Dress Discharges One Million Volts of Electricity Without Electrocuting Wearer
This wearable faraday cage dress by Anouk Wipprecht and Arcattack glows bright purple when electrified
Dutch electronic couture artist, designer and curator Anouk Wipprecht collaborated with Tesla coil music performance group ArcAttack to create an “electrifying” dress that conducts and discharges electrical current.
Wipprecht and Arcatack’s wearable “faraday cage style dress” was carefully designed and constructed so that it can discharge a million volts of electricity without electrocuting the wearer.
Wipprecht designed the dress at her artist residency in Autodesk in San Francisco. The fashiontech artist designed the dress specifically for a collaboration with ArcAttack, and the artists presented the dress at the 9th annual Maker Faire Bay Area.
The faraday cage dress is made of 94 waterjet-cut metal panels connected together with more than 600 rings. The dress has shoulder pieces fitted with 16-inch nitrogen-filled plasma balls that glow bright purple when electrified with the Tesla coils.
Wipprecht and ArcAttack followed the principle of “form follows function” when creating the dress since safety was paramount in this project. They conducted several product testings and made necessary modifications before they finalized the prototype for its debut at Makerfaire.
In an interview with Makezine, Wipprecht says the faraday cage dress allowed her to “engage the Tesla coils through the electricity.” The dress “caged” the designer from head to foot against the arcs of the Tesla coils. ArcAttack modified the coils to play musical notes by modulating the spark outputs.

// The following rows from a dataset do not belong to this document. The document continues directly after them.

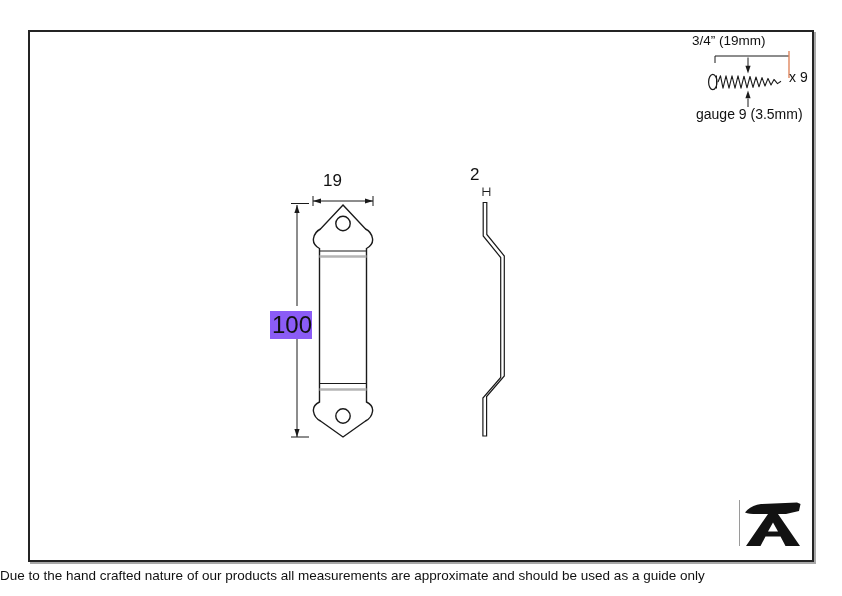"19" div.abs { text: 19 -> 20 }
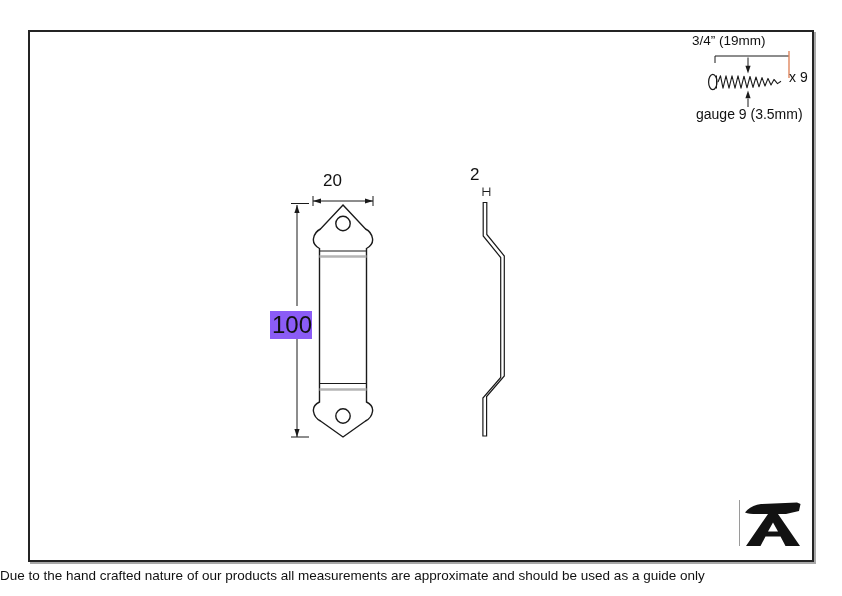"100" .front-height { background: #8b5cf6 -> #bef264; font-size: 24px -> 16px }
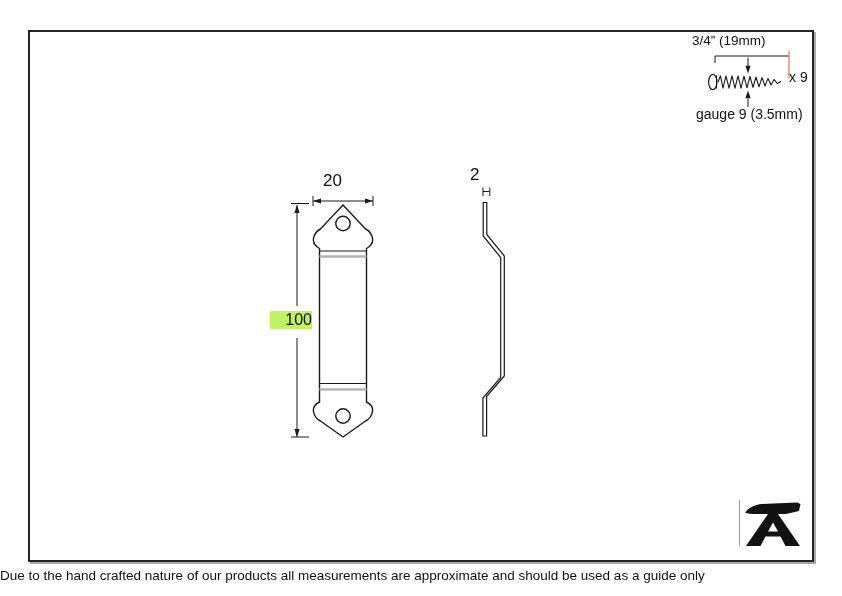"Due to the hand crafted" .disclaimer { text-align: left -> center }
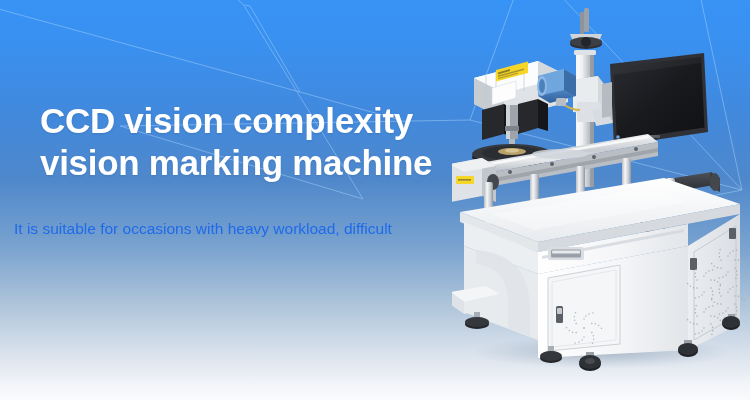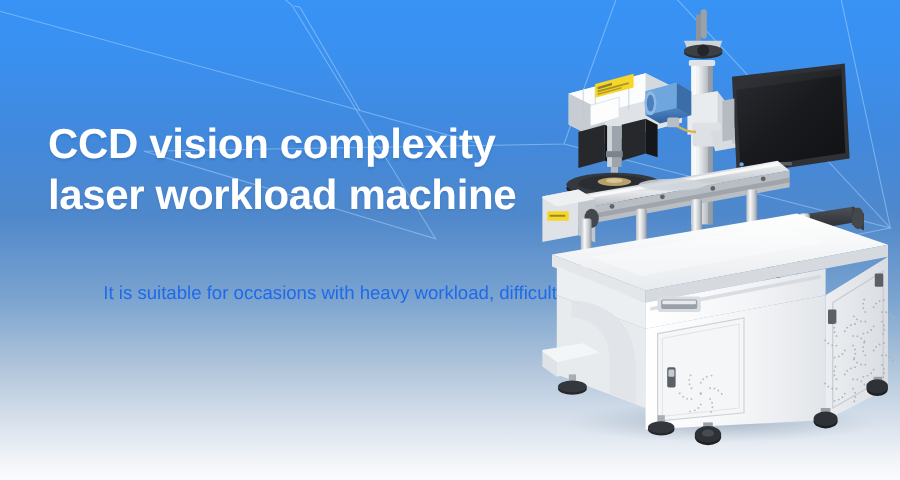"laser workload machine" span.l { text: laser workload -> vision marking }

The faraday cage dress debuted at Makerfaire is still a prototype, but it succeeded in creating quite a stunning visualization of how science and fashion can be fused together in an interesting piece. Wipprecht hopes to see a lighter, less bulky, and more wearable version in the near future. The designer has published the details of the design and build of the faraday dress on her Instructables page.